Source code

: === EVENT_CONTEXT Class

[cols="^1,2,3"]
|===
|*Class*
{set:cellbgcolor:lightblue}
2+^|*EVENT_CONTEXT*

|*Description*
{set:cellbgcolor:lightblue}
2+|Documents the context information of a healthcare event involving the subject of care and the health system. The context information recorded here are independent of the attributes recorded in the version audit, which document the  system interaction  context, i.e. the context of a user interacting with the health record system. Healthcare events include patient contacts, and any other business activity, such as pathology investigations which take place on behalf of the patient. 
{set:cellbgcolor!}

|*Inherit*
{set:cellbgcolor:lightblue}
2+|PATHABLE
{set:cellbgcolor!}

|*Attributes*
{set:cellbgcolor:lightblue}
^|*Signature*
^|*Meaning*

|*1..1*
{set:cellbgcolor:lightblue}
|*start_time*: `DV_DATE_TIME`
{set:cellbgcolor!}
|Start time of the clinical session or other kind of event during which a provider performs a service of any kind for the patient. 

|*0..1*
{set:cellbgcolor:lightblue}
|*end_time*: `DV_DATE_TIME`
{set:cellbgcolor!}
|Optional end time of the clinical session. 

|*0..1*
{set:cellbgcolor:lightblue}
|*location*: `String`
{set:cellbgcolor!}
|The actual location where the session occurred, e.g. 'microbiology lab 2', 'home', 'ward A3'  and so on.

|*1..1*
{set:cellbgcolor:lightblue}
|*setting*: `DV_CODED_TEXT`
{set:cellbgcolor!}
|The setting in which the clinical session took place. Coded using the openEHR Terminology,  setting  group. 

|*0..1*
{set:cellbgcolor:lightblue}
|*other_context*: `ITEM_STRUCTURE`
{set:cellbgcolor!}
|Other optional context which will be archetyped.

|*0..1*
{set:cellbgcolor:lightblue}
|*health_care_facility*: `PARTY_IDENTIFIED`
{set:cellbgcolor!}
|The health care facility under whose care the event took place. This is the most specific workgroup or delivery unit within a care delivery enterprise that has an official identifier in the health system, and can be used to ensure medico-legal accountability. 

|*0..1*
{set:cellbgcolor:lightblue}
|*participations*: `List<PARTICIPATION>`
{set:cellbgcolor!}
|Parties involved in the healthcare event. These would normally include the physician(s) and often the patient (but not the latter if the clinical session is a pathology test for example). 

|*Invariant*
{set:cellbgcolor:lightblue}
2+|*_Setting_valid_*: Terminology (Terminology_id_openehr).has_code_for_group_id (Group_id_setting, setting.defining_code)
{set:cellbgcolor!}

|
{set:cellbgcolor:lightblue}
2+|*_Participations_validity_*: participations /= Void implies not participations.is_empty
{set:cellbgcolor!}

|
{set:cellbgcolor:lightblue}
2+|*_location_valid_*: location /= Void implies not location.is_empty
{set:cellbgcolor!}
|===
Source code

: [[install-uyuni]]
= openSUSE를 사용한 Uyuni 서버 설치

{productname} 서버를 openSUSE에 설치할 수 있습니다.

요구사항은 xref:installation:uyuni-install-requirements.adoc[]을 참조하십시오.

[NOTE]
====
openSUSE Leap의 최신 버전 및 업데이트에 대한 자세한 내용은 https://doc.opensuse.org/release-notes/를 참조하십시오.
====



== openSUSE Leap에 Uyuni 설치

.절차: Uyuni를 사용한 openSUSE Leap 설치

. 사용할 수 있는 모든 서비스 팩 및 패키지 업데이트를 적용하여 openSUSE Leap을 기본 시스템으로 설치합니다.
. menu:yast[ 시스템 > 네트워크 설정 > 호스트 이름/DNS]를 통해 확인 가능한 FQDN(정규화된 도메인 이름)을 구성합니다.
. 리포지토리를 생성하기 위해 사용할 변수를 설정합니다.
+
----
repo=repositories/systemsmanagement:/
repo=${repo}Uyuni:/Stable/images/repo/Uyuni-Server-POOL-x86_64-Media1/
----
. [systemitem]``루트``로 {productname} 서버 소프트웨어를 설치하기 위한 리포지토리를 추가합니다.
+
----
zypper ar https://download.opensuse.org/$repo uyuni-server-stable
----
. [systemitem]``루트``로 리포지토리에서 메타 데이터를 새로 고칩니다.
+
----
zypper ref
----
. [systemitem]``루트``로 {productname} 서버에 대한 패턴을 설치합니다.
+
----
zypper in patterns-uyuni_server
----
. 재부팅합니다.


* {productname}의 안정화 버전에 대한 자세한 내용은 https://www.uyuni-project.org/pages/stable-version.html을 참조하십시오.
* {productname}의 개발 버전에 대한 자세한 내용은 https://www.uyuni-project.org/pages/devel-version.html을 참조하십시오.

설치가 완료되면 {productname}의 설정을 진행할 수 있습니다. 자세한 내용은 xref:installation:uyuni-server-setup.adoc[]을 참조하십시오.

═══

• YOUR OBJECTIVE
Please show every line above that includes the word "which".

• COMPLETED EXERCISE
2+|Documents the context information of a healthcare event involving the subject of care and the health system. The context information recorded here are independent of the attributes recorded in the version audit, which document the  system interaction  context, i.e. the context of a user interacting with the health record system. Healthcare events include patient contacts, and any other business activity, such as pathology investigations which take place on behalf of the patient. 
|Start time of the clinical session or other kind of event during which a provider performs a service of any kind for the patient. 
|The setting in which the clinical session took place. Coded using the openEHR Terminology,  setting  group. 
|Other optional context which will be archetyped.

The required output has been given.